In another situation, Jim Miller
and Melvin Guillard
could sit down with plenty to talk about. Both UFC
lightweights were close to fighting for UFC gold, only to see the possibility slip away when their long win streaks were snapped. Instead of commiserating over their lost opportunities, the duo will stand across from each other and try to rebound back into the win column while worsening the other's pain.
The success of the fighters is based on very differing skill sets. While Guillard favors open space as a way to utilize his quick and powerful strikes, Miller prefers to close distance, fight in tight quarters and drag the fight to the mat where he uses an attacking ground game.
In the past, the latter type of approach has been Guillard's kryptonite. An immensely gifted fighter, Guillard has struggled with opponents who refuse to be bullied or scared off by his striking firepower. And he's had nightmares on the ground, with all five of his Octagon losses coming via submission.
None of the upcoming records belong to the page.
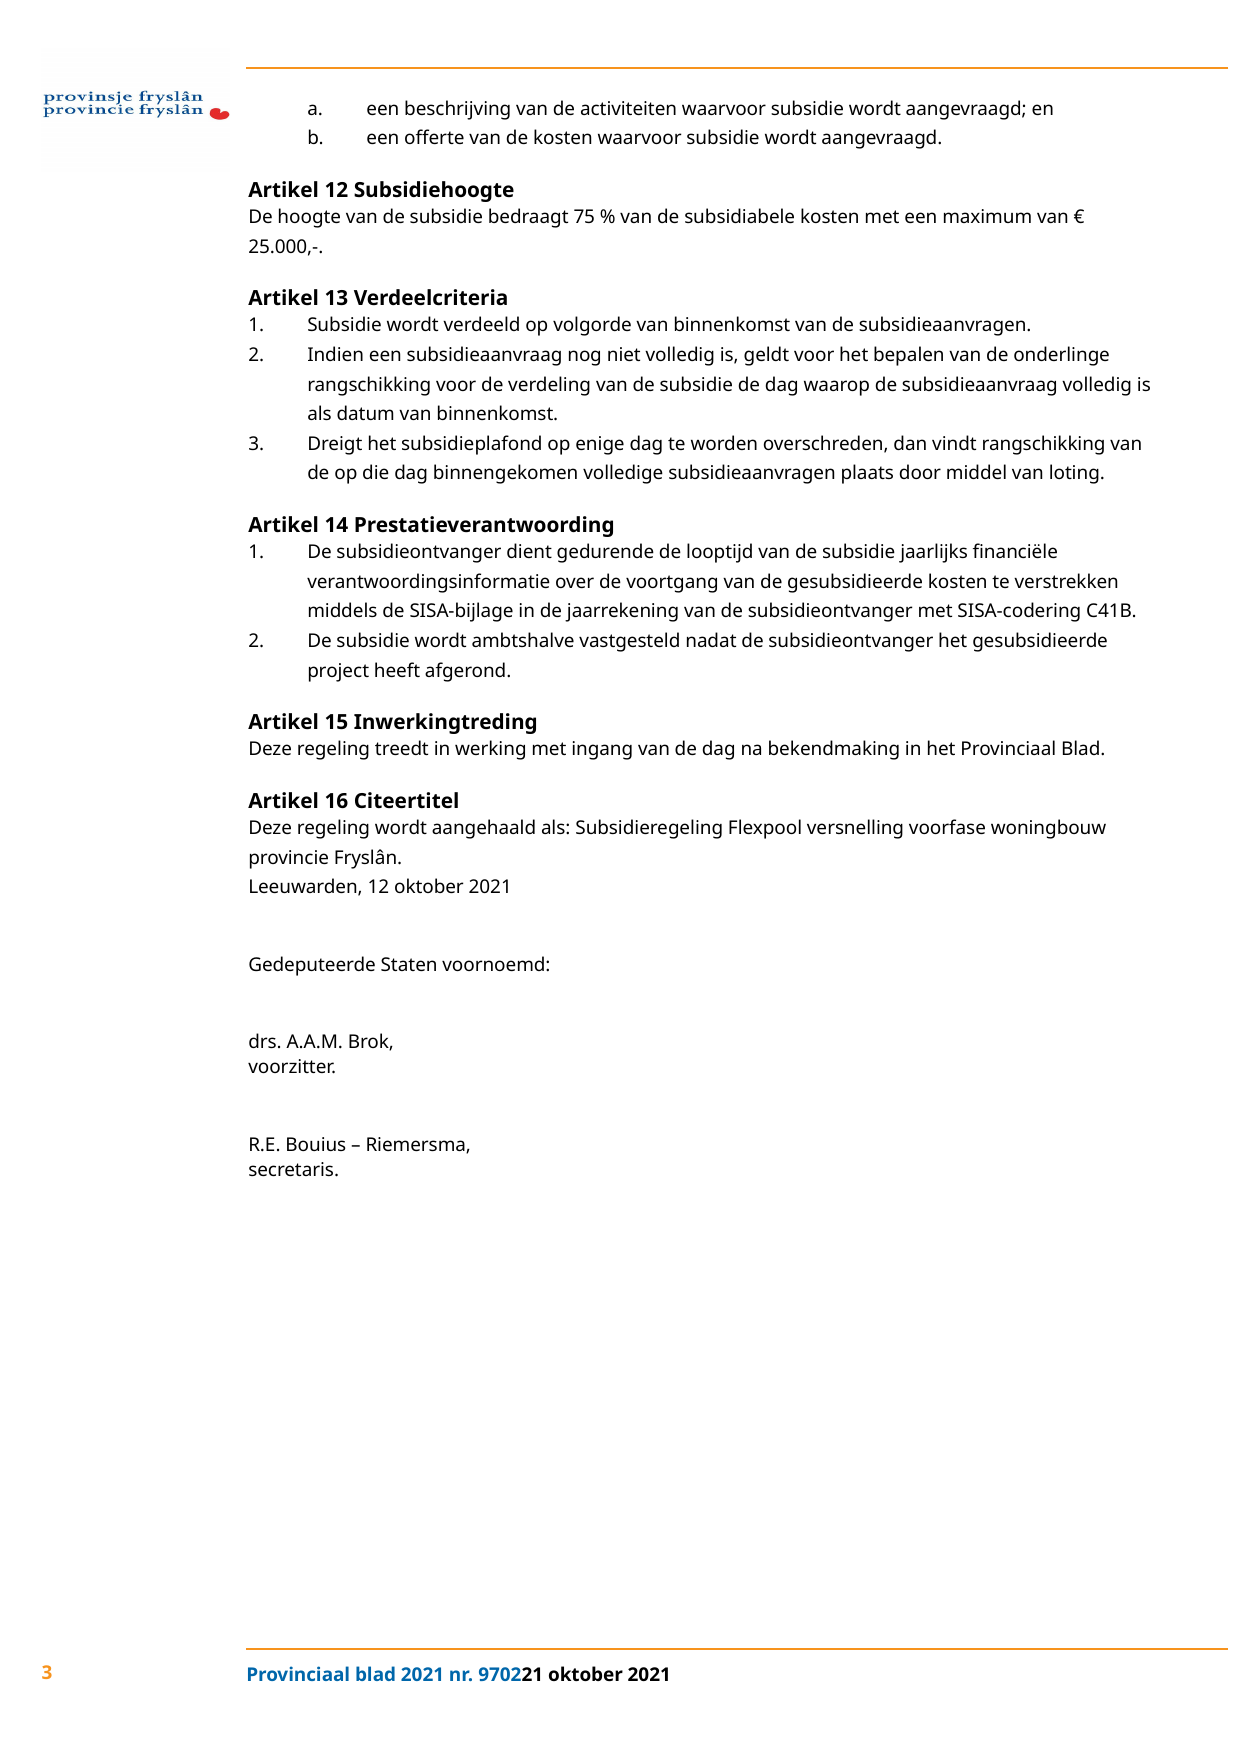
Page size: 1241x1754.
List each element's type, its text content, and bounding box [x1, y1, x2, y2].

text Artikel 15 Inwerkingtreding [248, 707, 1152, 736]
text Artikel 12 Subsidiehoogte [248, 175, 1152, 203]
list Indien een subsidieaanvraag nog niet volledig is, geldt voor het bepalen van de onderlinge rangschikking voor de verdeling van de subsidie de dag waarop de subsidieaanvraag volledig is als datum van binnenkomst. [248, 341, 1152, 426]
text Gedeputeerde Staten voornoemd: [248, 951, 1152, 977]
text voorzitter. [248, 1054, 1152, 1079]
text De hoogte van de subsidie bedraagt 75 % van de subsidiabele kosten met een maximum van € 25.000,-. [248, 203, 1152, 258]
picture [41, 47, 231, 172]
text Deze regeling wordt aangehaald als: Subsidieregeling Flexpool versnelling voorfase woningbouw provincie Fryslân. [248, 814, 1152, 870]
text Artikel 13 Verdeelcriteria [248, 283, 1152, 312]
list een beschrijving van de activiteiten waarvoor subsidie wordt aangevraagd; en [307, 95, 1152, 121]
list een offerte van de kosten waarvoor subsidie wordt aangevraagd. [307, 124, 1152, 150]
list Subsidie wordt verdeeld op volgorde van binnenkomst van de subsidieaanvragen. [248, 312, 1152, 337]
list De subsidieontvanger dient gedurende de looptijd van de subsidie jaarlijks financiële verantwoordingsinformatie over de voortgang van de gesubsidieerde kosten te verstrekken middels de SISA-bijlage in de jaarrekening van de subsidieontvanger met SISA-codering C41B. [248, 538, 1152, 623]
text Artikel 14 Prestatieverantwoording [248, 510, 1152, 538]
text secretaris. [248, 1157, 1152, 1182]
list Dreigt het subsidieplafond op enige dag te worden overschreden, dan vindt rangschikking van de op die dag binnengekomen volledige subsidieaanvragen plaats door middel van loting. [248, 430, 1152, 485]
text Artikel 16 Citeertitel [248, 786, 1152, 814]
text drs. A.A.M. Brok, [248, 1028, 1152, 1054]
text R.E. Bouius – Riemersma, [248, 1131, 1152, 1157]
text Leeuwarden, 12 oktober 2021 [248, 874, 1152, 899]
text Deze regeling treedt in werking met ingang van de dag na bekendmaking in het Provinciaal Blad. [248, 736, 1152, 761]
list De subsidie wordt ambtshalve vastgesteld nadat de subsidieontvanger het gesubsidieerde project heeft afgerond. [248, 627, 1152, 682]
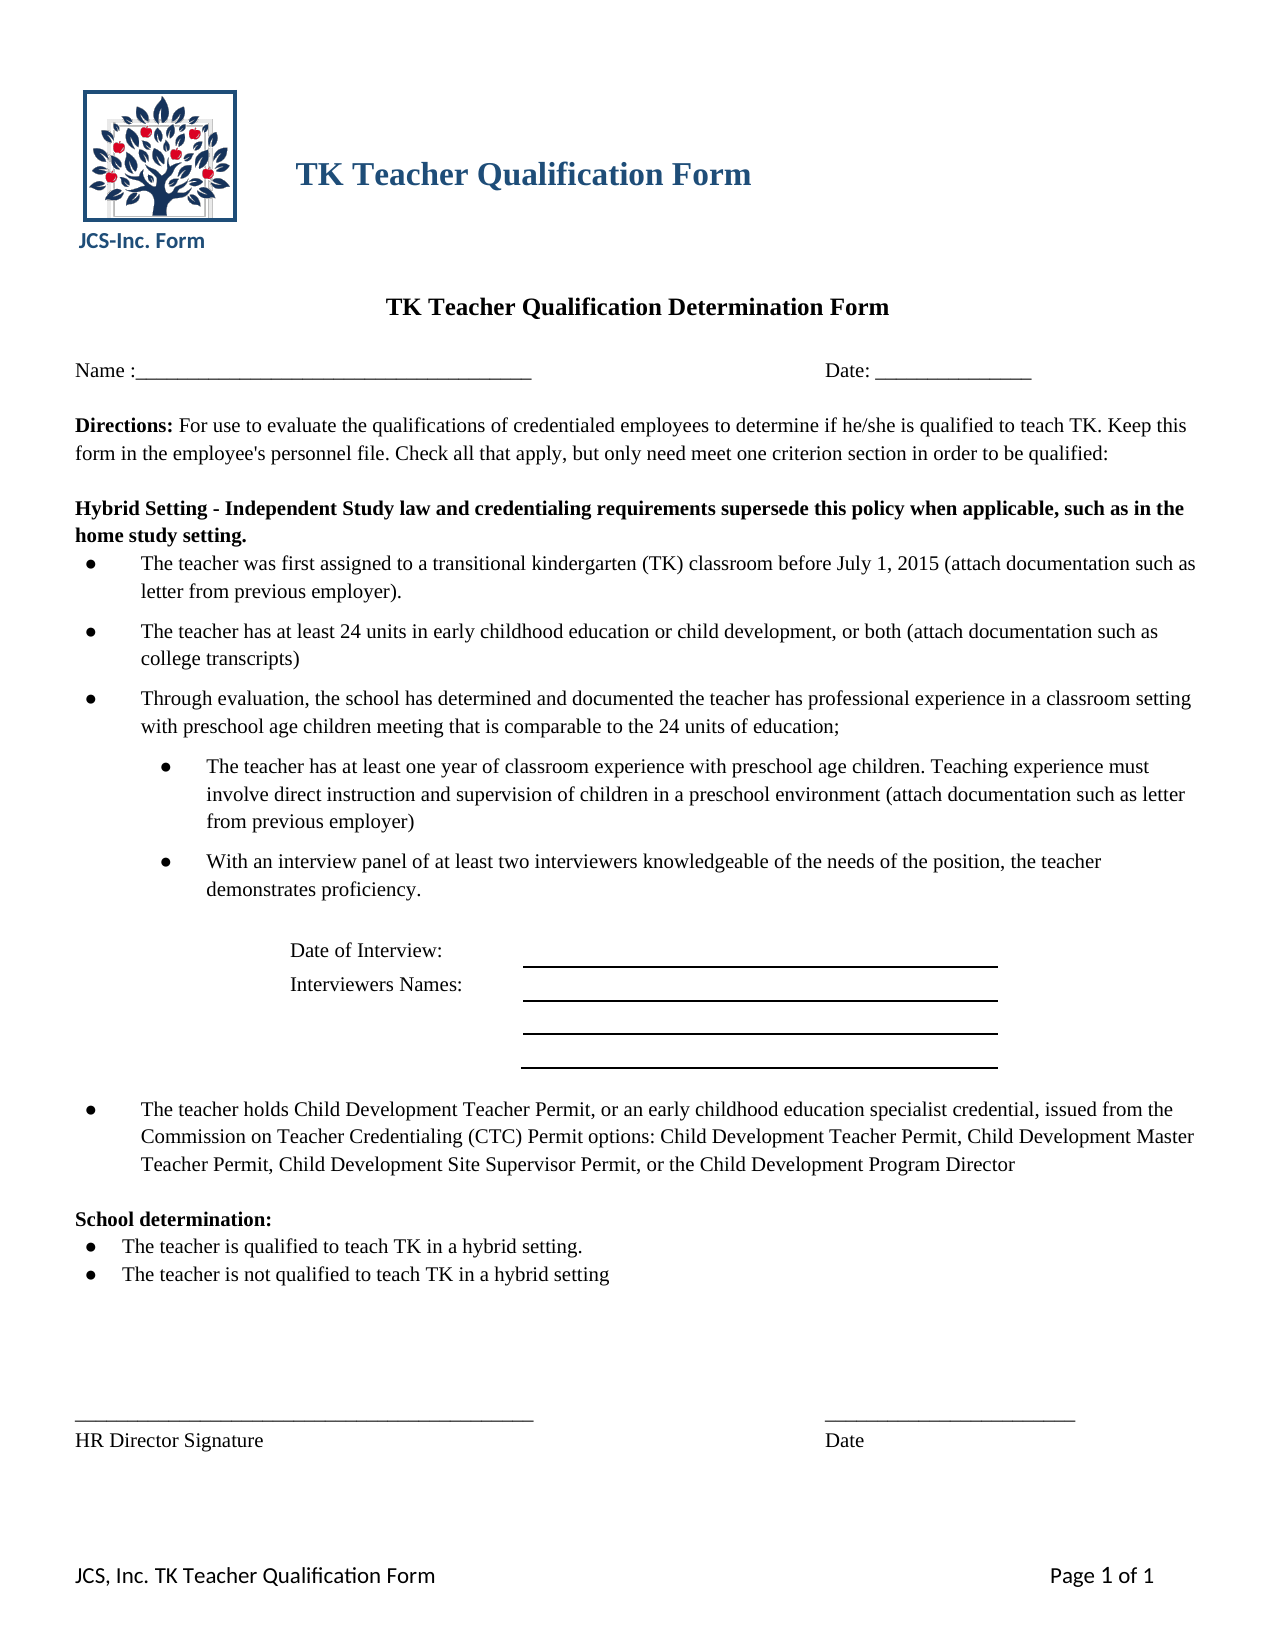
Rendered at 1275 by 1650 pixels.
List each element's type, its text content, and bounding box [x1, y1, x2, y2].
That makes Miller (20-3) a logistical problem for him to navigate. In 23 professional fights, Miller has never been knocked out, and even against heavy-handed sluggers like Duane Ludwig
and Kamal Shalorus
, he hasn't been knocked down or even rocked.
Because of Miller's chin as well as his ground prowess (11 of his 20 wins have come via tapout), oddsmakers have made him a comfortable favorite in the bout.
Guillard though, may come with some new tricks up his sleeve. After having worked with the Team Greg Jackson camp in Albuquerque, N.M., for most of his recent fights, he moved his training to Florida to prepare with the fast-growing Blackzilians squad.
There he reportedly worked hard on his ground game with jiu-jitsu coach Sergio "Babu" Gasparelli, a black belt who has tutored middleweight champ Anderson Silva
and light-heavyweight contender Rashad Evans
, among others.
Whether that will be enough to get past Miller remains to be seen. Guillard, after all, had only about three months since his most recent fight, the loss to Lauzon. That's not a lot of time to make meaningful adjustments, particularly in an art so nuanced as the submission game.
Miller will no doubt try to test him there. He averages about 3.1 submission tries per 15 minutes, a number that has him just outside the top 10 in UFC history, according to FIghtMetric
The difficulty for Miller may come in getting the fight to the ground. Historically, he is successful on only 47 percent of his takedown tries, but Miller is such a grinder that he often finds a way to drag his opponent to the mat, and occasionally, knock him down there.
While Miller is best known for his submission game, he has underrated striking. The two hardest-hitters he's faced so far in his career are arguably Duane "Bang" Ludwig and Kamal Shalorus, and Miller knocked both of them down, directly leading to finishes. With Shalorus, he finished with ground strikes, while he locked in an armbar against Ludwig.
So despite 34 percent striking accuracy, Miller remains a dangerous striker. He also has on his side the built-in advantage of being a southpaw. Guillard has faced a few of them during his UFC run and has had uneven performances, stopping Evan Dunham
with strikes while losing to Nate Diaz
by submission in a pair of examples.
Guillard (29-9-2, 1 no contest) will likely be slowed down by the possibility of Miller's shot. Even though he has strong wrestling -- he stops 65 percent of takedown tries and often pops up quickly off the ground -- he's faced enough trouble there that he can't feel too confident when he goes to the ground with a black belt.
Guillard himself connects at only a 40 percent rate, but that figure is a bit misleading, as many of his opponents stand at a distance where it's nearly impossible to be hit. Miller won't do that. He manages range well, and likely will try to get inside and limit Guillard's space. Miller has never shown a fear of engaging a striker, but he goes about it with a plan. Because Guillard is more of an improvisational fighter, this may favor Miller.
Guillard will have his moments in this fight if he can keep Miller on the outside of his strikes. But Miller is a bulldog, and he won't be denied for long. Either he's going to get clipped on the way inside, or he'll find his way to Guillard and turn it into his kind of fight. While Miller looked uncharacteristically outclassed in his last bout, he recently admitted to MMAFighting.com
that he was battling a kidney infection and going through a bout of mononucleosis at the time.
Miller has never been rocked in his UFC career, so the odds and evidence suggest that he won't fall into that kind of trouble against Guillard, either. And what does that leave us? A fight where he's going to continue coming forward and trying to impose his plan. Over the years, we've seen Guillard panic in situations where he's pressured, and Miller is a high-pressure fighter who hunts openings. He'll find a way to get the fight to the ground and close it out with a second-round submission.